RECORD EXTRACTS –
-- Opening Marker --
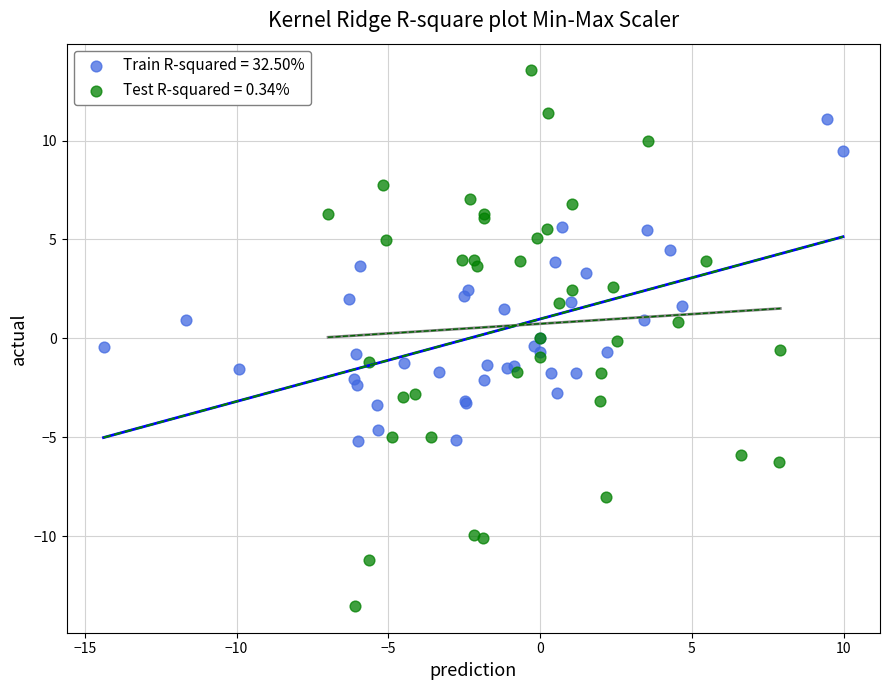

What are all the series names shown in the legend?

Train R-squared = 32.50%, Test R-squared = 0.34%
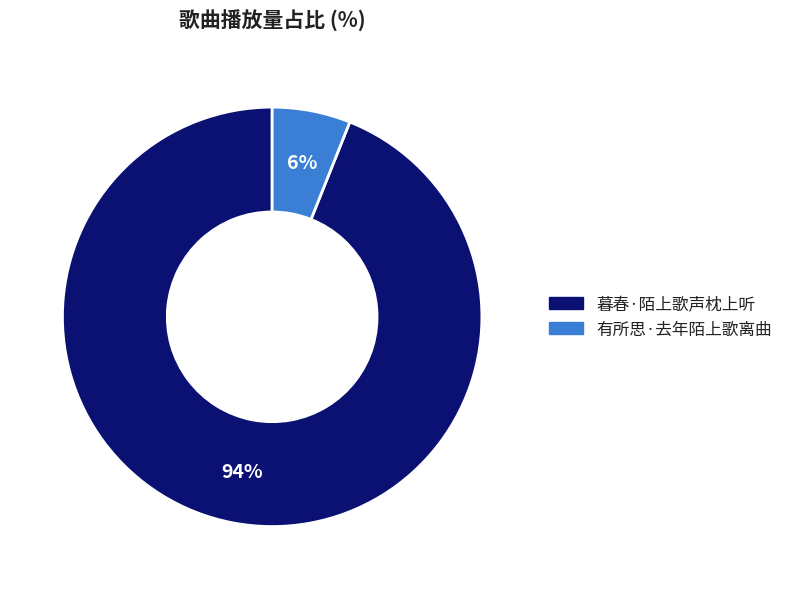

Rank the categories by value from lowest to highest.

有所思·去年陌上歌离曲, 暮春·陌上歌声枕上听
-- Closing Marker --
-- Opening Marker --
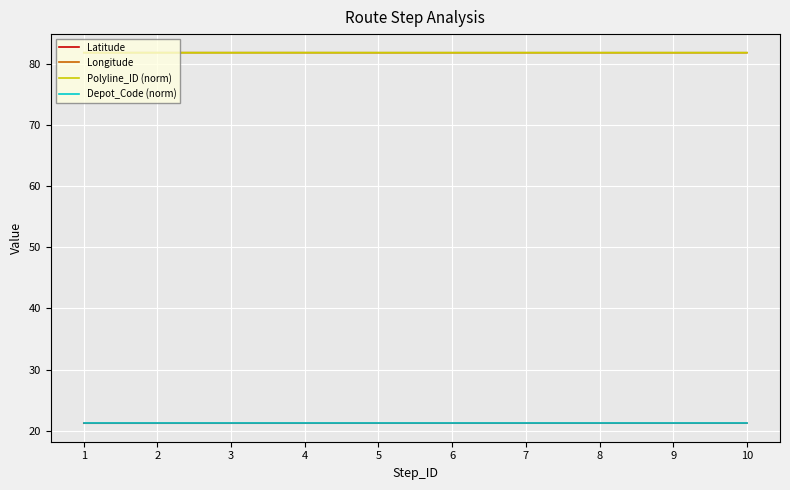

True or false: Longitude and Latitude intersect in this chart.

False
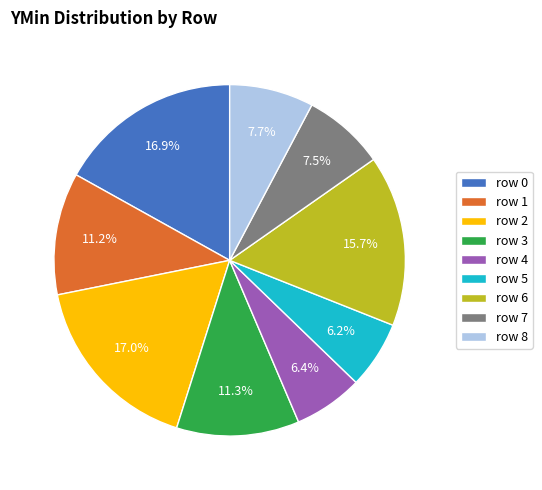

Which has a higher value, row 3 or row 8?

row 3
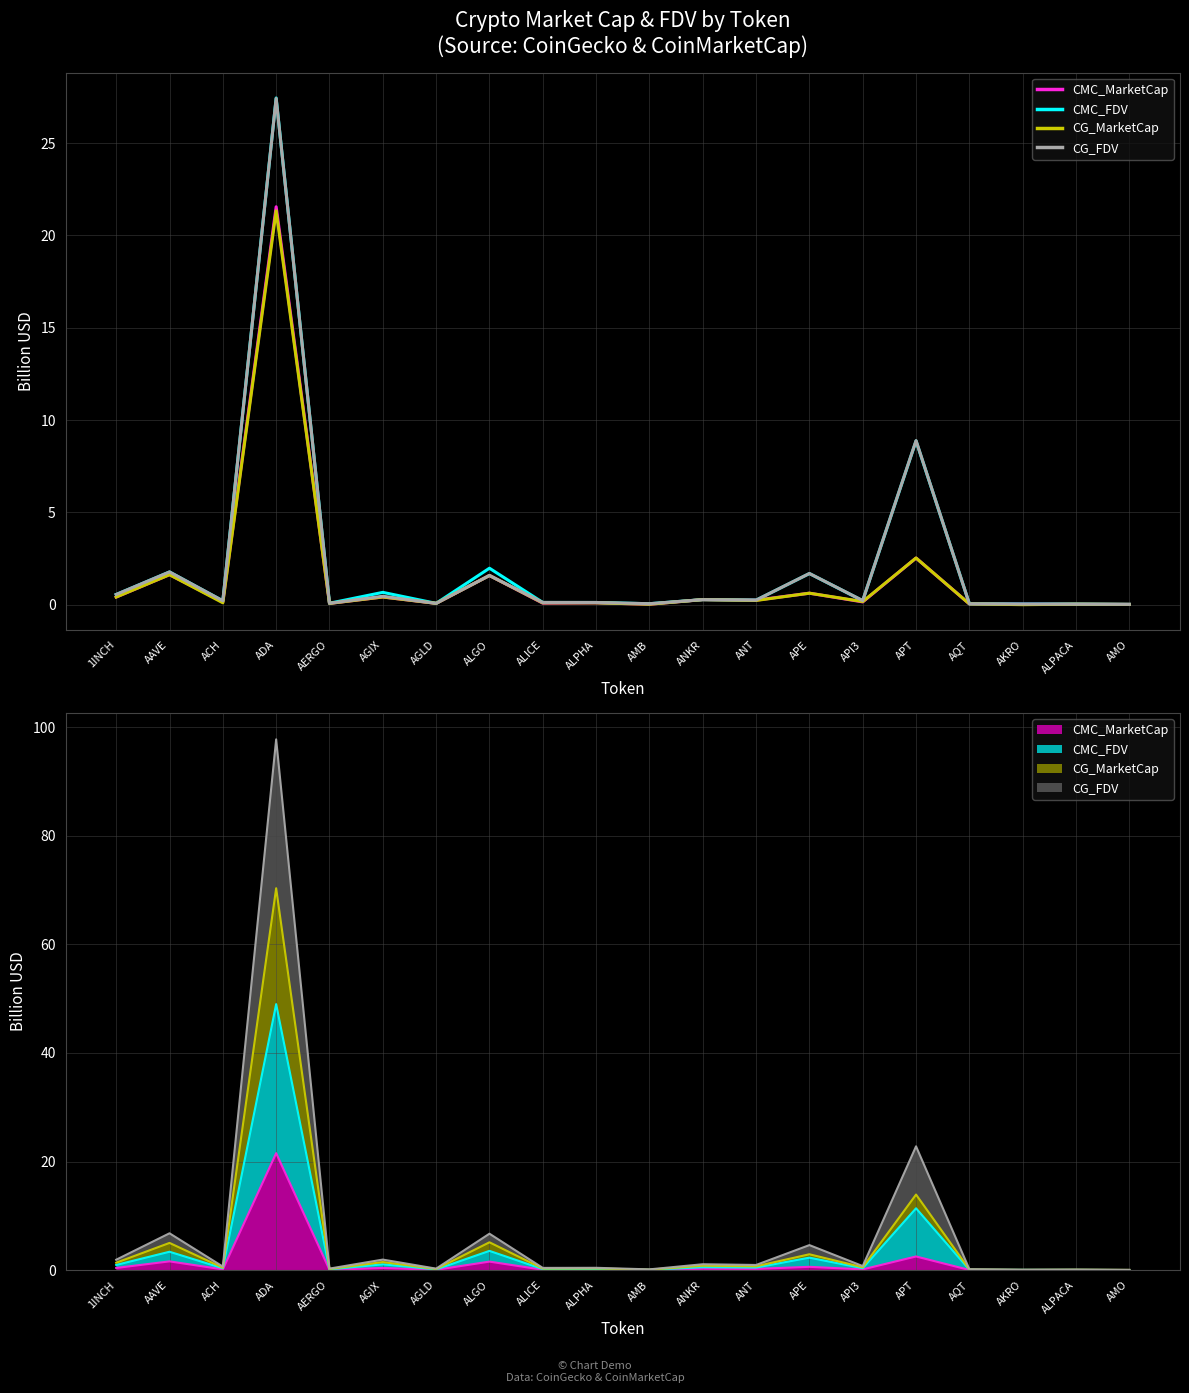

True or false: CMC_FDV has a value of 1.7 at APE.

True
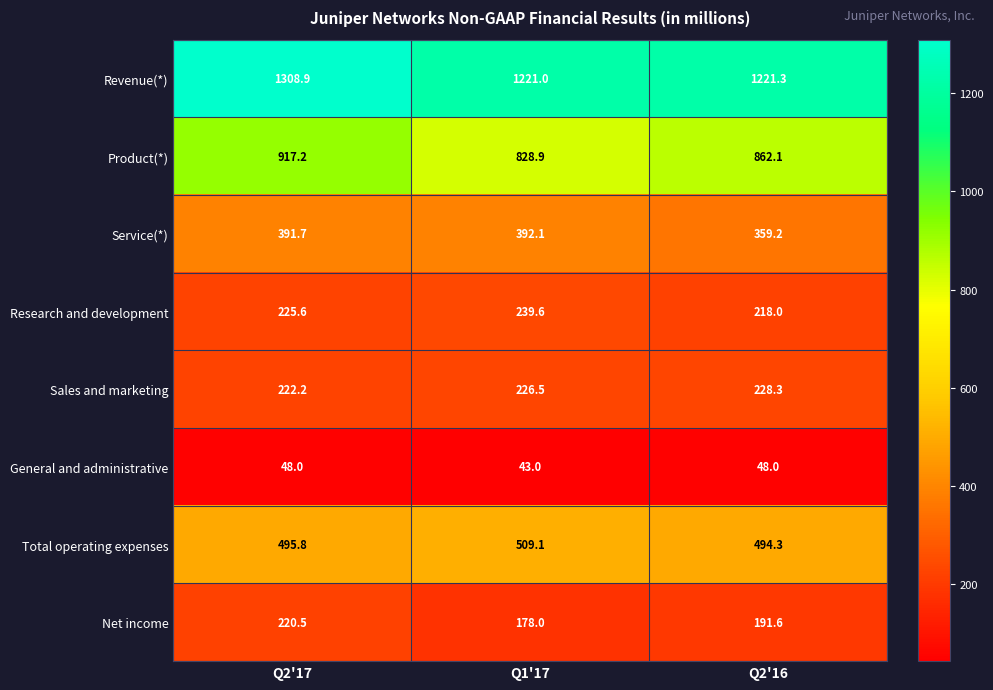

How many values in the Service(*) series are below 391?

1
-- Closing Marker --
-- Opening Marker --
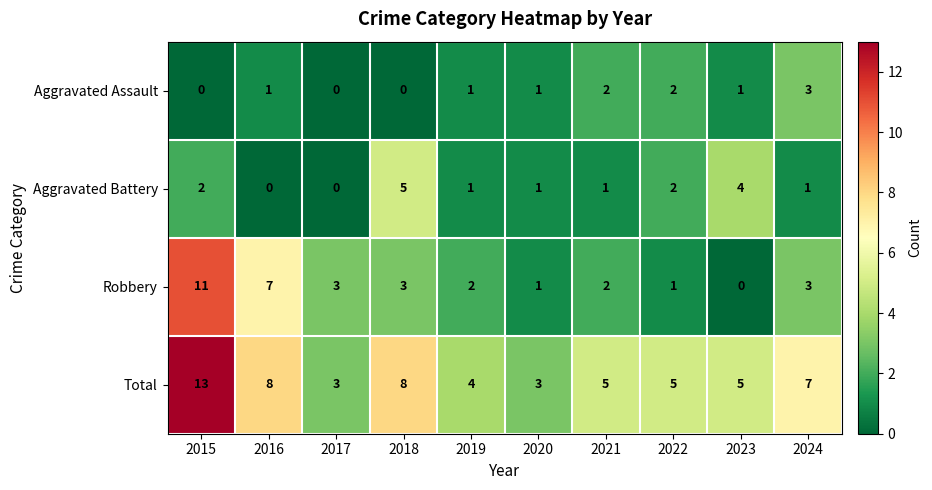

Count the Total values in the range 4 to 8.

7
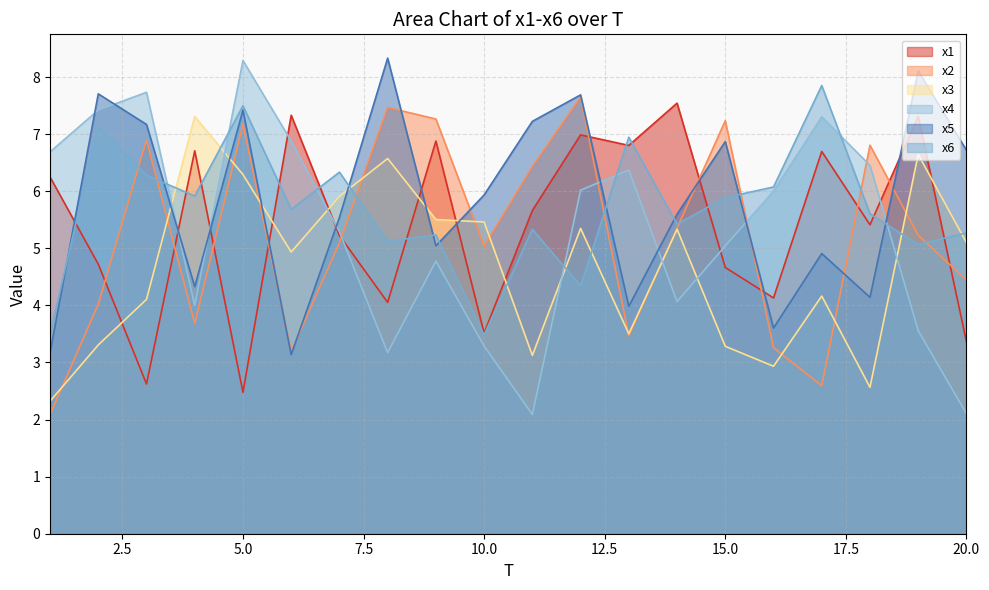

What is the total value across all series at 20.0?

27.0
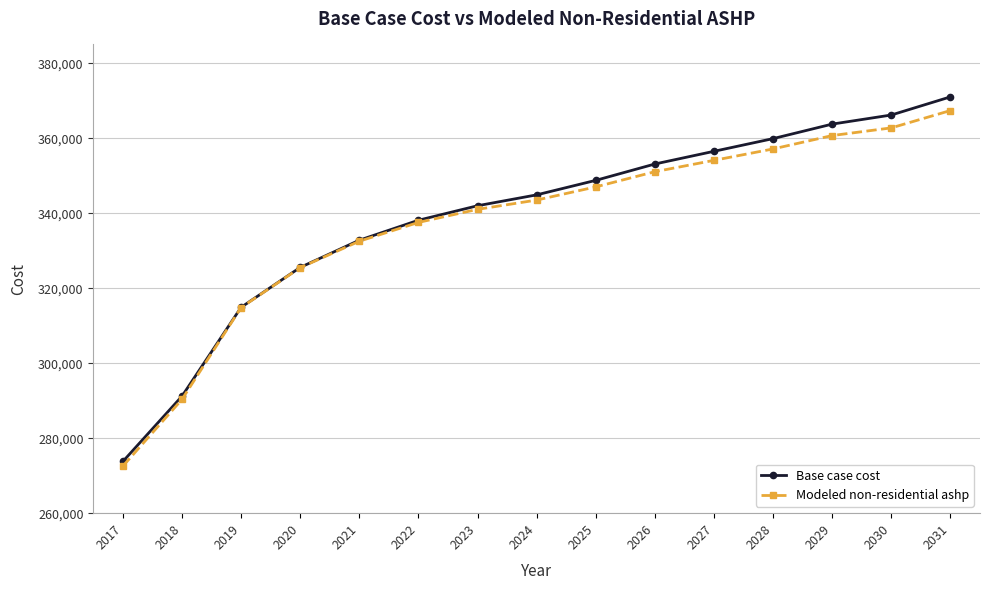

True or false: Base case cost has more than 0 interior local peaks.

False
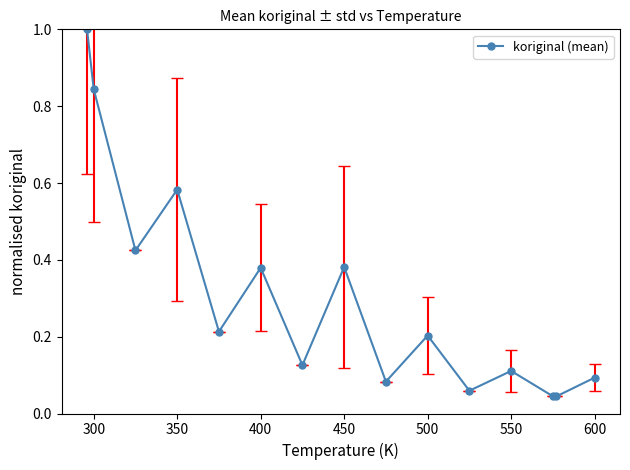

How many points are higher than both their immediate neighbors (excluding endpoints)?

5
-- Closing Marker --
TASK GOAL – Start at the line containing "Train R-squared = 32.50%, Test" and stop after the line containing "Rank the categories", copying the items in that span word for word. Leave the pictures out.

RESPONSE BELOW –
Train R-squared = 32.50%, Test R-squared = 0.34%

Rank the categories by value from lowest to highest.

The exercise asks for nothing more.